─── TEXTO DEL EJERCICIO ───
Tercero, en la infraestructura portuaria. El reciente análisis sobre el Puerto de San Antonio operando al 80% de su capacidad y proyectando saturación entre 2033-2034 no es un problema abstracto para el sector frutícola. Es una amenaza concreta: si los puertos chilenos llegan a sus límites operativos, los exportadores de frutas enfrentarán congestión, demoras y mayores costos precisamente en los momentos críticos de la temporada.
La ventana de exportación no espera
A diferencia de otros productos de exportación que pueden almacenarse o cuyo envío puede posponerse, las frutas frescas tienen ventanas de comercialización estrechas y no negociables. La manzana debe salir cuando está en su punto óptimo de madurez, debe llegar al mercado de destino dentro de rangos específicos de tiempo, y debe hacerlo manteniendo atributos de calidad que son extremadamente sensibles a cualquier quiebre en la cadena de frío.
Esta urgencia temporal convierte cada eslabón de la cadena logística en un punto crítico. Un camión que no llega a tiempo al puerto, un contenedor refrigerado que no está disponible cuando se necesita, un buque que retrasa su zarpe por congestión portuaria: cualquiera de estos eventos puede significar la pérdida de un embarque completo.
Por eso, cuando hablamos del 2% de crecimiento en exportaciones de manzanas, no estamos hablando simplemente de que se produjo más fruta. Estamos hablando de que el sistema logístico completo —desde los huertos del sur hasta los puertos de embarque, desde las navieras hasta los controles sanitarios— logró coordinar exitosamente el movimiento de 570 mil toneladas de producto perecedero hacia docenas de destinos internacionales, manteniendo estándares de calidad que permiten competir en mercados exigentes.
Competitividad que se mide en horas, no en hectáreas
El sector frutícola chileno enfrenta competencia creciente de múltiples orígenes: Sudáfrica, Nueva Zelanda, Argentina, Estados Unidos. Todos estos países producen manzanas de buena calidad. La diferencia competitiva cada vez se define menos en el campo y más en la capacidad de llevar esa fruta al mercado de manera eficiente.
Y aquí Chile enfrenta desventajas geográficas estructurales: estamos en el extremo sur del mundo, lejos de los principales mercados de consumo. Cada exportación chilena implica tránsitos más largos que los de competidores ubicados más cerca de Europa, Norteamérica o Asia. Esta desventaja solo puede compensarse con eficiencia operativa superior.
Esa eficiencia requiere inversiones sostenidas en infraestructura portuaria, carreteras, sistemas de información, tecnologías de frío, capacitación de personal especializado. Requiere coordinación público-privada efectiva. Requiere visión de largo plazo que trascienda ciclos políticos.
La lección de la temporada 2025
Las 570 mil toneladas de manzanas exportadas en 2025 son, en el fondo, un recordatorio de que el éxito comercial de Chile en productos de alto valor agregado depende críticamente de factores que están fuera del control directo de los productores.
Un agricultor puede producir la mejor manzana del mundo, pero si el camión que la transporta se queda atascado en una carretera deficiente, si el puerto de embarque está congestionado, si no hay contenedores refrigerados disponibles, si la naviera decide priorizar otra carga, esa manzana perfecta nunca llegará a su destino en condiciones óptimas.
La temporada 2025 de la manzana chilena es, en última instancia, una historia sobre cómo la logística se convirtió en el factor determinante de competitividad. Y cómo, en ese nuevo escenario, Chile necesita invertir tanto o más en puertos, carreteras y cadenas de frío como lo hace en huertos, variedades y técnicas agrícolas.
Porque las manzanas chilenas ya no compiten solo por ser buenas. Compiten por llegar.
Este análisis se basa en datos de exportación de la temporada 2025 del sector frutícola chileno y su intersección con los desafíos estructurales de la infraestructura logística nacional.
───
- **EJERCICIOS**:
- 1) Enumera los países que el texto sobre la exportación de manzanas presenta como competidores del sector frutícola chileno.
- 2) Según el texto sobre la exportación de manzanas, ¿entre qué años se proyecta la saturación del Puerto de San Antonio?
- 3) Reproduce sin cambios el pasaje del texto sobre la exportación de manzanas que va desde "La temporada 2025 de la" hasta "y técnicas agrícolas.".
─── DATOS ───
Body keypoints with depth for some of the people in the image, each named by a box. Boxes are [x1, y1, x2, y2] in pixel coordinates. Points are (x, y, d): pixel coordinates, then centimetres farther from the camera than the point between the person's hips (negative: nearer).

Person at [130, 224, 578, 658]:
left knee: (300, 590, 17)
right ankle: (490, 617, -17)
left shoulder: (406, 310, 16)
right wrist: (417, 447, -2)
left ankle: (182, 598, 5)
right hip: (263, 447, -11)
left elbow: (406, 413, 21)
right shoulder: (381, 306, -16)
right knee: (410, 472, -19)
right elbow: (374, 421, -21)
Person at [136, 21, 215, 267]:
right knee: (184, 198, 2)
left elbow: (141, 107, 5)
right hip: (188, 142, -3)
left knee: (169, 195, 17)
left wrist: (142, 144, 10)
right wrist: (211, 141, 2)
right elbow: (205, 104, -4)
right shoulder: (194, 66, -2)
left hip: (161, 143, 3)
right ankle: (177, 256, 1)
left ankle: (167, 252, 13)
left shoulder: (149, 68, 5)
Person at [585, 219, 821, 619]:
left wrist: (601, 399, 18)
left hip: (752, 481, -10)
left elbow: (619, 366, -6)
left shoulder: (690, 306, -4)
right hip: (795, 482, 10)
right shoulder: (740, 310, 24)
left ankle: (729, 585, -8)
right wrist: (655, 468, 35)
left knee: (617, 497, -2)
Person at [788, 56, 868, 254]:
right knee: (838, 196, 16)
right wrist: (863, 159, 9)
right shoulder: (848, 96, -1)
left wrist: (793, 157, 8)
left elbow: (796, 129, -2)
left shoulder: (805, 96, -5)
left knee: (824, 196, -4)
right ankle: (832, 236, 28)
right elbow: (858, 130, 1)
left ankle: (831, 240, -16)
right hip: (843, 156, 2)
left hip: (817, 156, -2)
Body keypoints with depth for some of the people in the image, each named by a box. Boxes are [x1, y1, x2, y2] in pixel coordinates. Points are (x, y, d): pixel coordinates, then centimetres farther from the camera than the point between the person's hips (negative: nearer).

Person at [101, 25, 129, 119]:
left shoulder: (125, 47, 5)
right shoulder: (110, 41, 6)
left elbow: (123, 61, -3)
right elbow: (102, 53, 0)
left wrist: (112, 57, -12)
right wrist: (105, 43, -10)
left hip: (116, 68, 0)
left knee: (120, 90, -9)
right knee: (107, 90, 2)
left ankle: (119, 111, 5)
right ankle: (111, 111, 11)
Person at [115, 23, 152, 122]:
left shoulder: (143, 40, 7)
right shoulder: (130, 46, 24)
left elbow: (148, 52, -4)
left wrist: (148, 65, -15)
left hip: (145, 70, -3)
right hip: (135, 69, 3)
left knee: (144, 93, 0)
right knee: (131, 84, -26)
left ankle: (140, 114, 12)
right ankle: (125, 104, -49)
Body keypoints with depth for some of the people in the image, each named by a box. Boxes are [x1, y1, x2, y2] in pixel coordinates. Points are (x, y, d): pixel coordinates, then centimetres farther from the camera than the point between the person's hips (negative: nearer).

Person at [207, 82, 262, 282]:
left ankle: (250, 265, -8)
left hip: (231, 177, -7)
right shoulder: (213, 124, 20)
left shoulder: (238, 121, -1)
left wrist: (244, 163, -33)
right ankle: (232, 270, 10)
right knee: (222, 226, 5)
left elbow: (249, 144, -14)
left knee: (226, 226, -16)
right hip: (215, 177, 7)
───
- **RESPUESTAS POR NÚMERO**:
- 1) Sudáfrica, Nueva Zelanda, Argentina y Estados Unidos.

- 2) Entre 2033 y 2034.

- 3)
La temporada 2025 de la manzana chilena es, en última instancia, una historia sobre cómo la logística se convirtió en el factor determinante de competitividad. Y cómo, en ese nuevo escenario, Chile necesita invertir tanto o más en puertos, carreteras y cadenas de frío como lo hace en huertos, variedades y técnicas agrícolas.